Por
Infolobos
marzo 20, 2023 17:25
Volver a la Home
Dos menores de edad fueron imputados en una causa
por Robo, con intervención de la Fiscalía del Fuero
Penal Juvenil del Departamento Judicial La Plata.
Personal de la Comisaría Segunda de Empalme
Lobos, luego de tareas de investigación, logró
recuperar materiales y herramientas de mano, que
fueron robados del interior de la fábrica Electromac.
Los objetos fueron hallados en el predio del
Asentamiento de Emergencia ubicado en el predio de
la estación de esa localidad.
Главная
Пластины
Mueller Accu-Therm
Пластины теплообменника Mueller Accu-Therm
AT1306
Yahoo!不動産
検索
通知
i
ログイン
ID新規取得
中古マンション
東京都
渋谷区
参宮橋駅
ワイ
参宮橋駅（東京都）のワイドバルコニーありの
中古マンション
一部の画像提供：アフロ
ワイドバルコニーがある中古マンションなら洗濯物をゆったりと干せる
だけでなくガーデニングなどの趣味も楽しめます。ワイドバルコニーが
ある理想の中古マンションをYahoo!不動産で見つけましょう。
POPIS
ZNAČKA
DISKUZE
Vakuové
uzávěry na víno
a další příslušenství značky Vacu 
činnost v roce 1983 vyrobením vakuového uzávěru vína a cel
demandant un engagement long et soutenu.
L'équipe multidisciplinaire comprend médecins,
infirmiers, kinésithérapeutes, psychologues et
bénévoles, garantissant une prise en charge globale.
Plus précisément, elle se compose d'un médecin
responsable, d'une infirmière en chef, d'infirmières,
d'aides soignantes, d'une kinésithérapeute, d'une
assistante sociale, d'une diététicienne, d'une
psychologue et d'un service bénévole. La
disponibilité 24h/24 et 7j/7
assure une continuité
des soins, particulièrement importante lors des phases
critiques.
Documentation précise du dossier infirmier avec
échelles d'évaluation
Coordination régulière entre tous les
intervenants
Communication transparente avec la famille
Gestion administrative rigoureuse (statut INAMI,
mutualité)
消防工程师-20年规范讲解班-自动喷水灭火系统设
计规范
========================================
» **Exercise prompt**:
The expected result is every line above containing the string "fueron".

» **Solution**:
Dos menores de edad fueron imputados en una causa
fueron robados del interior de la fábrica Electromac.
Los objetos fueron hallados en el predio del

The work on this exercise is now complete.